農研機構はダッタンソバふすまが、ダッタンソバ粉の約5倍量のルチンを含む画期的なルチン高含有食素材であることを見いだした。また、雑菌が多く保存性に劣るダッタンソバふすまから、色彩値を測定しながら焙煎加工することにより、殺菌処理されたルチン高含有の焙煎ダッタンソバふすまを得る方法も確立した。本研究成果は、日本食品科学工学会の英文誌「Food Science and Technology Research」に発表され、特許としても登録済みだ。今後は、焙煎ダッタンソバふすまを用いて、ルチン高含有の飲料や食品を開発することを目指す。
<関連情報>
予算 : 農林水産省補正予算「機能性を持つ農林水産物・食品開発プロジェクト」
特許 : 第6679126号
※農研機構(のうけんきこう)は、国立研究開発法人農業•食品産業技術総合研究機構のコミュニケーションネーム(通称)。
問い合わせ先など
研究推進責任者 : 農研機構北海道農業研究センター所長 安東郁男
研究担当者 : 同 畑作物開発利用研究領域グループ長 野田高弘
広報担当者 : 同 広報チーム長 佐藤豪
<詳細情報>
研究の経緯
生活習慣病やこれに伴う医療費の増大が社会問題になっているため、日常摂取する食品に含まれている機能性成分を有効に生かして、健康を維持することが強く望まれている。このような背景から食品製造業の中でも、高付加価値化を求める業者のニーズに基づき機能性成分を多く含む加工品の開発が求められている。
ダッタンソバは、近年、特産作物として各地で生産され、2017年において全国の作付面積は474ha、収穫量は389tで、特に北海道(国産の約8割を生産、その大半はオホーツク管内)や長野県で栽培が盛んとなっている。ダッタンソバの子実には、機能性成分であるルチンが普通ソバと比べて100倍程度含まれている。ダッタンソバは一般的にはソバ粉の状態で流通していて、ソバ粉からルチン高含有の麺類等の食品が製造される。苦みが少なくルチンを多く含むソバ「満天きらり」を5割配合した麺80グラム(ルチン318mg含有)を12週間継続摂取したヒト介入試験において、摂取していない群と比較して、4週間目に体脂肪率の低減が認められている( 農研機構 研究成果情報)。
ダッタンソバ粉は、子実を粉砕して篩(ふるい)を通った部分に該当するが、その際に篩を通らずに残ったもののうち、ソバ殻等の大きな物を除いた粉状の画分は、ふすま(さな粉)と呼ばれている( 図1)。ダッタンソバふすまは、ソバ粉製造過程で産出され、一部では家畜用飼料として利用されているが、大部分は廃棄物として処理されている。

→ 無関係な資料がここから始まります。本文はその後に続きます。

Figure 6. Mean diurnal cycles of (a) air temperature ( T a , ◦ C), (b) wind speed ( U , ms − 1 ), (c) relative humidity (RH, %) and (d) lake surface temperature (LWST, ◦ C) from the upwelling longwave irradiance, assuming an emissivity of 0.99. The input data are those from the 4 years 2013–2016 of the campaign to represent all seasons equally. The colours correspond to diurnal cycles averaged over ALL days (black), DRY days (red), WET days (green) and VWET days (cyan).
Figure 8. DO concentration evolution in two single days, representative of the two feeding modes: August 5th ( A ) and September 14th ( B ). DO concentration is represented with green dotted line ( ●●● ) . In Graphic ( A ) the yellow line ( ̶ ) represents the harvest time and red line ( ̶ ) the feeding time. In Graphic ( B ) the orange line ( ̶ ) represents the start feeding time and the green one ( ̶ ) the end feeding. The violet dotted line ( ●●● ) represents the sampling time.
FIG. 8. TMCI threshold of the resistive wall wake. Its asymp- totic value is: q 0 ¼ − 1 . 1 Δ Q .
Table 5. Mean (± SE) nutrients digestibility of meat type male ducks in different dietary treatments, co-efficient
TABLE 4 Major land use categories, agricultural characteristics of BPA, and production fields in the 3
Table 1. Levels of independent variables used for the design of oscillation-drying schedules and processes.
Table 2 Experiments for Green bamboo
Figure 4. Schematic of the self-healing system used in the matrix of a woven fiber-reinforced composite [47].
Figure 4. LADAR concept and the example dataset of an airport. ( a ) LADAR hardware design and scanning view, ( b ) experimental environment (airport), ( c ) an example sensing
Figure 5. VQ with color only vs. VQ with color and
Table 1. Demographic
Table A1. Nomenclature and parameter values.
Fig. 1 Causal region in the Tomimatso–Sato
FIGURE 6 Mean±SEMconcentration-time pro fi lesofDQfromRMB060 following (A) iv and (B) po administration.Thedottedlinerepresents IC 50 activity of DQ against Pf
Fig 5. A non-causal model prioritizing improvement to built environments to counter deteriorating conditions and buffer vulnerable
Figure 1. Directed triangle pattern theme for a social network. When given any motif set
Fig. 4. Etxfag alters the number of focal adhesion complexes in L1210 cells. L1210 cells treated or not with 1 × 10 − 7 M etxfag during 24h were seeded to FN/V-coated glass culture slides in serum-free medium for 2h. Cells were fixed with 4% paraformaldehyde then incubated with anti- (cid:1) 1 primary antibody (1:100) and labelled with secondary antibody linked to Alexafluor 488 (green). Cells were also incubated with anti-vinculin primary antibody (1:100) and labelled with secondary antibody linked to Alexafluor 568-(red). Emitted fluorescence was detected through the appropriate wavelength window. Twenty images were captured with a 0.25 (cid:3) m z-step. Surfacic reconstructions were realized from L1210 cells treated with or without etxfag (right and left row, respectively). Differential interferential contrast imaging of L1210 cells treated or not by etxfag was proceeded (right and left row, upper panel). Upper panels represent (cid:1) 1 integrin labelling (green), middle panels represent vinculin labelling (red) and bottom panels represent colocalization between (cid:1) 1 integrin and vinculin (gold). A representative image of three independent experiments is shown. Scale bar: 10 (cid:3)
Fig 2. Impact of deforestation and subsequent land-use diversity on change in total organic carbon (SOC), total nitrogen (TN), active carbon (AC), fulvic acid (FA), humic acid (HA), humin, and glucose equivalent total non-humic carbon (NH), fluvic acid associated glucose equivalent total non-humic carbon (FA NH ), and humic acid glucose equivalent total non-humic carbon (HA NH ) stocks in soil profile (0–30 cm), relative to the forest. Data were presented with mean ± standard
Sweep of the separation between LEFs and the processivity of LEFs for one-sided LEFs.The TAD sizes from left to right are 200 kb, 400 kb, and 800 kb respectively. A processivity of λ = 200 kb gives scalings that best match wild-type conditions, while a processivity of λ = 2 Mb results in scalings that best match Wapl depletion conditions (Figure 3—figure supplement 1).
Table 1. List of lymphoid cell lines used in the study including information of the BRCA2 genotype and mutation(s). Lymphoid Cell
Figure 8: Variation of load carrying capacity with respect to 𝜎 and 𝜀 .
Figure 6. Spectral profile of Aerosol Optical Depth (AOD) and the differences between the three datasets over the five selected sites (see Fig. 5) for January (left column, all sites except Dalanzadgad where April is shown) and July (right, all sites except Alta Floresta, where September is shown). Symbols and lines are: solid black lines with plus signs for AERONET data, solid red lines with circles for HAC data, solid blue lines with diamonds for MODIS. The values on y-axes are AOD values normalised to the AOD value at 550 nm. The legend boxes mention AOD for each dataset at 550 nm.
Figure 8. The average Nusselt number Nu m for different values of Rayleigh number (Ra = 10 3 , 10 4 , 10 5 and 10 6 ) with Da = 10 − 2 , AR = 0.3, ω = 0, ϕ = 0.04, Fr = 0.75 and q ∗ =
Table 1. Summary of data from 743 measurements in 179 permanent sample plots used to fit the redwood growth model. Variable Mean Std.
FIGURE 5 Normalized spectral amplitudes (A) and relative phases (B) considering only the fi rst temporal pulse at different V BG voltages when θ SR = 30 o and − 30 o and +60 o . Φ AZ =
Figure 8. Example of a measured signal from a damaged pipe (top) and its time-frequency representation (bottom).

上記背景を受け、農研機構ではダッタンソバふすまの有効利用に向け、成分特性を評価し、ダッタンソバふすまにはダッタンソバ粉の約5倍量のルチンが含まれることを明らかにした。しかし、ダッタンソバふすまは、雑菌が多いため保存性に劣り、そのままでは飲食用としては不適だ。そこで、ダッタンソバふすまのルチン含有を維持したままで殺菌効果のある加工法として、焙煎について検討した。
研究の内容•意義
1.ダッタンソバふすまが、乾物重100g当たり5911±222mg(ダッタンソバ粉の約5倍量)のルチンを含む画期的なルチン高含有食素材であることを明らかにした( 図1)。
2.ダッタンソバふすまの焙煎加工試験(160~240°C、10~30分)を行った結果、160~230°C、10分及び160°C、20分の焙煎条件下では、ルチン含量が90%以上維持されることが判明した。色彩色差計で測定したL* エルスター 値(明るさ)、b* ビースター値(青色から黄色にかけての色味)は、焙煎前ではそれぞれ58.9±0.4、19.3±1.3であり、焙煎中にルチンが分解されるにしたがって低下し、ルチン含量とL*値、b*値との間に相関性が認められた( 図2)。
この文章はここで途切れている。